PROBLEMAS A RESOLVER:
#1 Responda a estas perguntas sobre o texto a respeito de Casanova e da execução de Damiens:
(a) Em que ano foi executado Robert Damiens?
(b) Que rei tentou Damiens assassinar?
(c) Segundo a descrição de Casanova, quem não se mexeu durante a execução?
#2 Continue o texto sobre Casanova e a execução de Damiens a partir da última frase apresentada.

EXCERTO DA FONTE:

Alvor-Silves

segunda-feira, 29 de dezembro de 2014

Casanova e as velhas causas

A propósito da tenebrosa execução de Robert Damiens em 1757, que mencionei num comentário, e recuperando a descrição do famoso Casanova
... "tentou assassinar Louis XV; mas apesar do falhanço, tendo o rei apenas sofrido uma pequena ferida, [Damiens] foi feito em pedaços, como se o crime tivesse sido consumado ... Fui forçado várias vezes a virar a cara e a tapar os meus ouvidos pelos seus gritos agonizantes, quando metade do corpo lhe era arrancada, mas os Lambertini e a Mme XXX nem se mexeram."
... percebemos como uma sociedade pode ser maquinizada, desprovendo os indivíduos de qualquer visão reflexiva. A desproporcionalidade pensada pelos carrascos reais fora tal, que dificilmente haveria imaginação suficiente para pensar em penalizá-los em sofrimento com o mesmo nível de perversidade exagerada que ali cometiam.

OS DADOS:
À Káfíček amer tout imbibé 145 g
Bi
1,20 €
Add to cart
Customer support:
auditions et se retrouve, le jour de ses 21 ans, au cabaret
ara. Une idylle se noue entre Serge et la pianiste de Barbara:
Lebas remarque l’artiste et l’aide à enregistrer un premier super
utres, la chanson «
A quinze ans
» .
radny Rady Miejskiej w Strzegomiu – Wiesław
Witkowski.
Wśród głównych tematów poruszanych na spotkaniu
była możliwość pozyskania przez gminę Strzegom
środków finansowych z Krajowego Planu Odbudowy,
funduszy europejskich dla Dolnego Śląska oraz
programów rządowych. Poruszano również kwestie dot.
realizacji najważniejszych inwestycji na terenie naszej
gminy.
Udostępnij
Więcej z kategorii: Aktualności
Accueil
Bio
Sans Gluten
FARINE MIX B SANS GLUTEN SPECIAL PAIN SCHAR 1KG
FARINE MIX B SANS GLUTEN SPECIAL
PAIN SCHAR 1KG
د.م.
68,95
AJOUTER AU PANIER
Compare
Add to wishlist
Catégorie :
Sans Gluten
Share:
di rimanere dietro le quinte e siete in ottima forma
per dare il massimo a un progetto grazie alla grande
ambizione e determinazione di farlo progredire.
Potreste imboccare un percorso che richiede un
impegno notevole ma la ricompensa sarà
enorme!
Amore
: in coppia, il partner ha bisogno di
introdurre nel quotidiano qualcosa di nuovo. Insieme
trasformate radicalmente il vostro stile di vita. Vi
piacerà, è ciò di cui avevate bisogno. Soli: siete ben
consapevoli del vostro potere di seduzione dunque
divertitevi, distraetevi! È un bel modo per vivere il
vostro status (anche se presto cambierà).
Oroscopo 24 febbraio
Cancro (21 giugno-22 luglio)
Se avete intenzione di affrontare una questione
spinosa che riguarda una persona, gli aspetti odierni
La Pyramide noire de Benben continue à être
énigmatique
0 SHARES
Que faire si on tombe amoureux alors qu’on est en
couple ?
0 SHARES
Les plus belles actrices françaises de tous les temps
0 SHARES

RESPOSTAS DOS EXERCÍCIOS:
#1
(a) Em 1757.
(b) Louis XV.
(c) Os Lambertini e a Mme XXX.

#2
Ao contrário do que é vulgar pensar, os aspectos de crueldade, a frieza ou requintes de malvadez, não são propriamente novidade trazida com a espécie humana. Estiveram presentes na natureza de forma banal, a partir do instante em que uns serviram como alimentação de outros, de uma forma que podemos entender como mais, ou menos, perversa ou brutal. Nem a natureza foi propriamente condescendente na necessidade alimentar dos seres vivos. O tempo exigido às necessidades de sobrevivência foi sempre exigente, e praticamente, assim que o animal digeria a sua refeição, já deveria começar a procurar a próxima, numa labuta diária incessante. Aliás, apesar das diferentes fontes de recursos energéticos, houve o "cuidado" de criar estômagos dedicados a um tipo de alimentação específica, sendo raros os casos de animais omnívoros.
As situações em que animais se podem encontrar em situações particularmente funestas e perversas, são tão variadas como o caricato caso das tartarugas, que incapazes de se voltarem, perecem implacavelmente ao sol.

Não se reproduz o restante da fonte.